New London Day: Simmons May Not Be The Frontrunner For Long

Sep 20, 2009

Chris Dodd’s dismal approval ratings are like a giant low over Connecticut that keeps ushering in new storm systems, all the senator wannabes who, Democrats and Republicans alike, see a rare chance to nab a plum seat in Congress.

Just last week, two more Republicans slipped into an already crowded field of contenders. There are so many now that the announcements are generating less and less news coverage.

Dog bites man. Another Senate candidate announces.
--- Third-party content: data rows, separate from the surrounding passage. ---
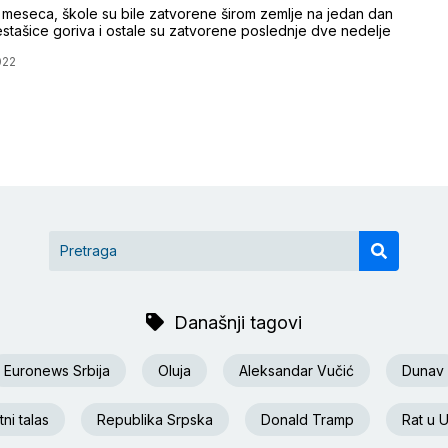
 meseca, škole su bile zatvorene širom zemlje na jedan dan
stašice goriva i ostale su zatvorene poslednje dve nedelje
022
Današnji tagovi
Euronews Srbija
Oluja
Aleksandar Vučić
Dunav
ni talas
Republika Srpska
Donald Tramp
Rat u U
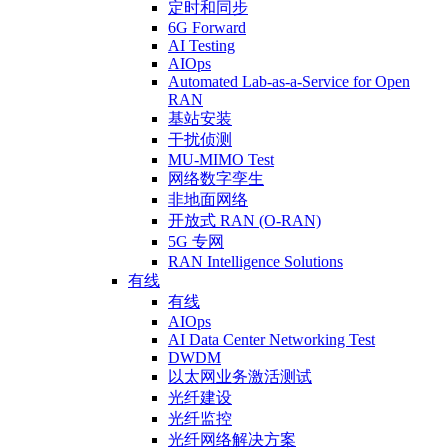
定时和同步
6G Forward
AI Testing
AIOps
Automated Lab-as-a-Service for Open
RAN
基站安装
干扰侦测
MU-MIMO Test
网络数字孪生
非地面网络
开放式 RAN (O-RAN)
5G 专网
RAN Intelligence Solutions
有线
有线
AIOps
AI Data Center Networking Test
DWDM
以太网业务激活测试
光纤建设
光纤监控
光纤网络解决方案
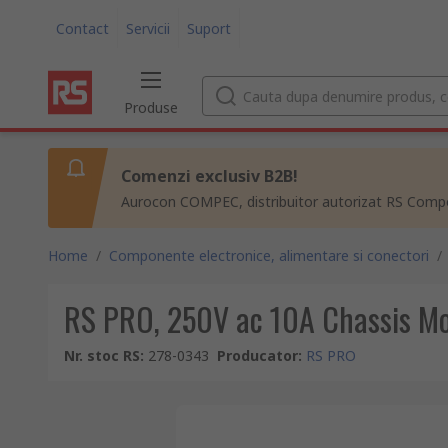
Contact
Servicii
Suport
Produse
Comenzi exclusiv B2B!
Aurocon COMPEC, distribuitor autorizat RS Compon
Home
/
Componente electronice, alimentare si conectori
/
RS PRO, 250V ac 10A Chassis Moun
Nr. stoc RS
:
278-0343
Producator
:
RS PRO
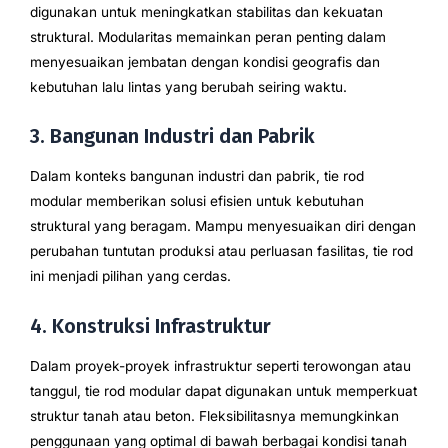
digunakan untuk meningkatkan stabilitas dan kekuatan
struktural. Modularitas memainkan peran penting dalam
menyesuaikan jembatan dengan kondisi geografis dan
kebutuhan lalu lintas yang berubah seiring waktu.
3. Bangunan Industri dan Pabrik
Dalam konteks bangunan industri dan pabrik, tie rod
modular memberikan solusi efisien untuk kebutuhan
struktural yang beragam. Mampu menyesuaikan diri dengan
perubahan tuntutan produksi atau perluasan fasilitas, tie rod
ini menjadi pilihan yang cerdas.
4. Konstruksi Infrastruktur
Dalam proyek-proyek infrastruktur seperti terowongan atau
tanggul, tie rod modular dapat digunakan untuk memperkuat
struktur tanah atau beton. Fleksibilitasnya memungkinkan
penggunaan yang optimal di bawah berbagai kondisi tanah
Ho hum.

The news last week might have been a bit dispiriting, though, for Rob Simmons, who, until now, has been the presumptive Republican candidate to go up against Dodd in 2010, indeed the one who still trumps the senator in polling, most recently 44 percent to 39 percent.

But Simmons’ early frontrunner status as the Republican challenger seems to be sucking in more Republican candidates who certainly must think they could do better.

Simmons indeed is the other giant low hovering over Connecticut politics.

The new Republican challengers have very quickly changed the dynamics of the race for the former second-district congressman from Stonington, who is now going to have to focus a lot more time and money on getting the nomination, something that could even turn into an uphill battle.

Peter Schiff, the entrepreneurial economist, author and blogger who cannily predicted last year’s economic meltdown, is an intriguing candidate who’s already raised more than $1 million.

Schiff, who was savvy enough to see the banking crisis looming, back when people were still giddy about a rising stock market, would in some respects be the perfect candidate to put against Dodd, the Banking Committee chairman now so widely blamed for letting the crisis happen.

Schiff is an outside-the-Beltway celebrity candidate who has no record to attack because he’s never held elected office.

However, Linda McMahon, the World Wrestling Entertainment CEO who has given up her day job to run for Dodd’s seat, is the biggest storm system gathering on Simmons’ horizon.

McMahon is an accomplished businesswoman. She and her husband have created a billion-dollar business that is traded on the New York Stock Exchange.

It’s not only that she is an entertainment business executive who is going to run a fabulous campaign show, every bit as glossy and engrossing as a WWE knockdown bout.

In the introduction video posted on her campaign Web site, as slick and well-produced an announcement speech as I’ve ever seen, she appears poised and serene and sincere. She seems as likeable as Jodi Rell, but competent, too.

Most worrisome of all, for Simmons, is that she’s rich and appears ready to spend and spend to get what she wants.

She is rumored to be prepared to invest up to $30 million to win Dodd’s seat, and her populist approach, to accept no PAC money and no more than $100 from any individual, is going to make Dodd and Simmons seem equally dirty.

McMahon, too, has never held elected office and therefore has no record to attack. Incredibly, she also admits to not being a regular voter, having sat out the 2006 general election.

Still, she manages to make even that kind of indifference sort of charming.

And you can bet she’s going to be willing to hang some of the greatest lows of the Bush years, like the war in Iraq, around Simmons’ neck.

Dodd might have taken some solace last week in the news that his approval ratings have improved somewhat, from abysmal to intolerable.

But the better news for him was that Republicans plan to make a distracting show out of the fight for the nomination and that some people seem to think Rob Simmons the frontrunner may be even more vulnerable than Chris Dodd the senator.